Overleg en oplossing
Om duidelijkheid te krijgen over de praktische invulling van deze eisen, heeft NVKL samen met enkele lidbedrijven overleg gevoerd met de ECH-Groep. Dit heeft geleid tot een uitgewerkte aanpak waarmee op een veilige en verantwoorde manier aan de norm kan worden voldaan.
Er zijn nu twee tabellen uitgewerkt met mogelijke opties voor de uitvoering van de pneumatische beproeving:
- Test op 1,43 × PS of 1,25 × PS × fRT/fts
- Hogere beproevingsdruk, minder NDO.
- Test op 1,1 × PS: Lagere beproevingsdruk, meer NDO.
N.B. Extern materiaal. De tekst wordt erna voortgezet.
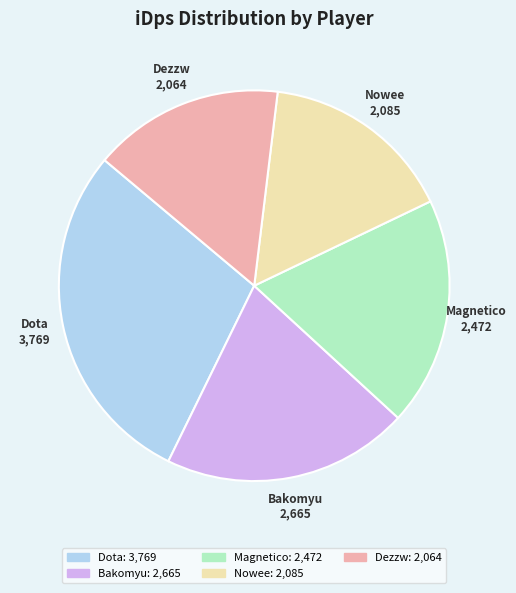

The Magnetico slice represents 30% of the pie. True or false?

False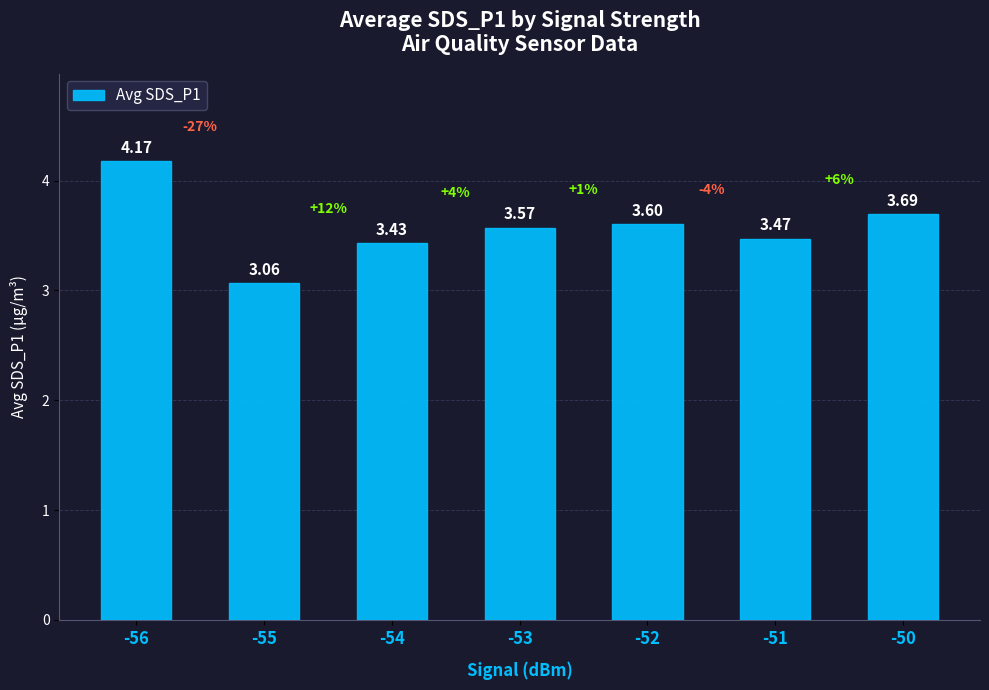

What is the average value?

3.6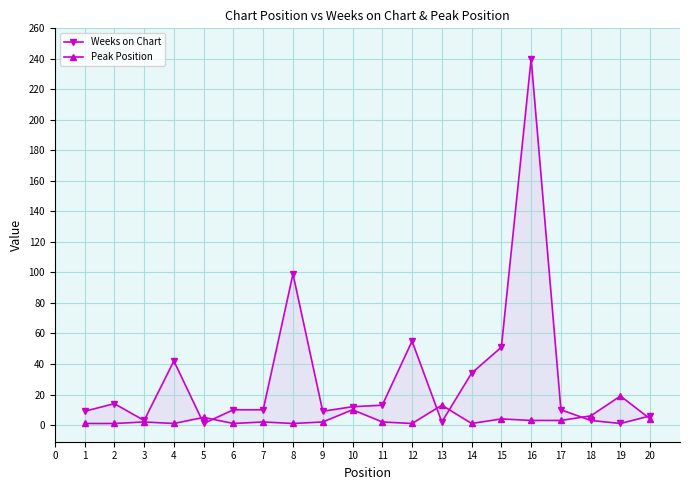

Does the chart have visible grid lines?

Yes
Samenwerking en informatie
NVKL werkt samen met de Staalfederatie aan dit dossier. Het doel is om zowel leveranciers en installateurs duidelijkheid te geven over de eisen aan leidingwerk voor koelinstallaties. Gezamenlijk wordt een informatieblad ontwikkeld waar onder meer bovengenoemde tabellen worden opgenomen. Dit infoblad zal leveranciers en installateurs helpen de eisen beter te begrijpen en in de praktijk toe te passen. Houd de communicatie van NVKL in de gaten voor meer informatie en publicatie van het infoblad.
Toelichting
Het leidingwerk van koelinstallaties is belangrijk voor een veilige en efficiënte werking. Voor een veilig ontwerp geldt de PED-richtlijn (2014/68/EU). De eisen voor het leidingwerk staan in NEN-EN 378:2016 deel 2, een norm die is afgestemd op de PED. Door te voldoen aan bijlagen ZA en ZB van deze norm, voldoet een fabrikant aan de belangrijkste eisen van de PED. Volgens NEN-EN 378 deel 2 moeten leidingverbindingen en fittingen voldoen aan de norm EN 14276-2 of EN 13480. Geharmoniseerde EN -buis voldoet aan beide normen omdat het speciaal is ontworpen en getest voor toepassingen die binnen de PED-richtlijn vallen, dit geldt niet voor ASTM – leidingmateriaal.
ASTM-buis voldoet niet aan de eisen omdat:
- Bij ASTM-gelaste buis wordt de langsnaad niet standaard 100% volumetrisch onderzocht tijdens de productie. Dit onderzoek is optioneel en moet specifiek worden aangevraagd bij de bestelling.
- De langsnaad van ASTM-buis kan wel 100% met Eddy Current worden onderzocht, maar de onderzoeksmethode en acceptatiecriteria verschillen van die van materiaal volgens de Europese EN-normen. Hierdoor voldoet het niet aan de EN-eisen. (Lasnaadfactor is dan z=0,85).
- ASTM-buis wordt meestal getest op druk (hydrostatische beproeving) door de fabrikant. Deze testdruk kan echter lager zijn dan de druk waaraan het leidingwerk volgens de installatie-eisen moet worden getest. Voor installatiegebruik moet de buis minimaal zijn getest op 1,43 × PS of of 1,25 × PS × fRT/fts. (Lasnaadfactor is dan z=0,7).